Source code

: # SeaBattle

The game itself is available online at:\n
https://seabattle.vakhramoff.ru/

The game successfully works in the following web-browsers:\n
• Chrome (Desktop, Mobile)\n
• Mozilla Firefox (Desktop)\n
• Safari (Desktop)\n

** PROBLEM DESCRIPTION **
Counting the line that contains "https://seabattle.vakhramoff.ru/" as the first, copy exactly every line through the end of the records, and nothing else.

** RESPONSE TO THIS TASK **
https://seabattle.vakhramoff.ru/

The game successfully works in the following web-browsers:\n
• Chrome (Desktop, Mobile)\n
• Mozilla Firefox (Desktop)\n
• Safari (Desktop)\n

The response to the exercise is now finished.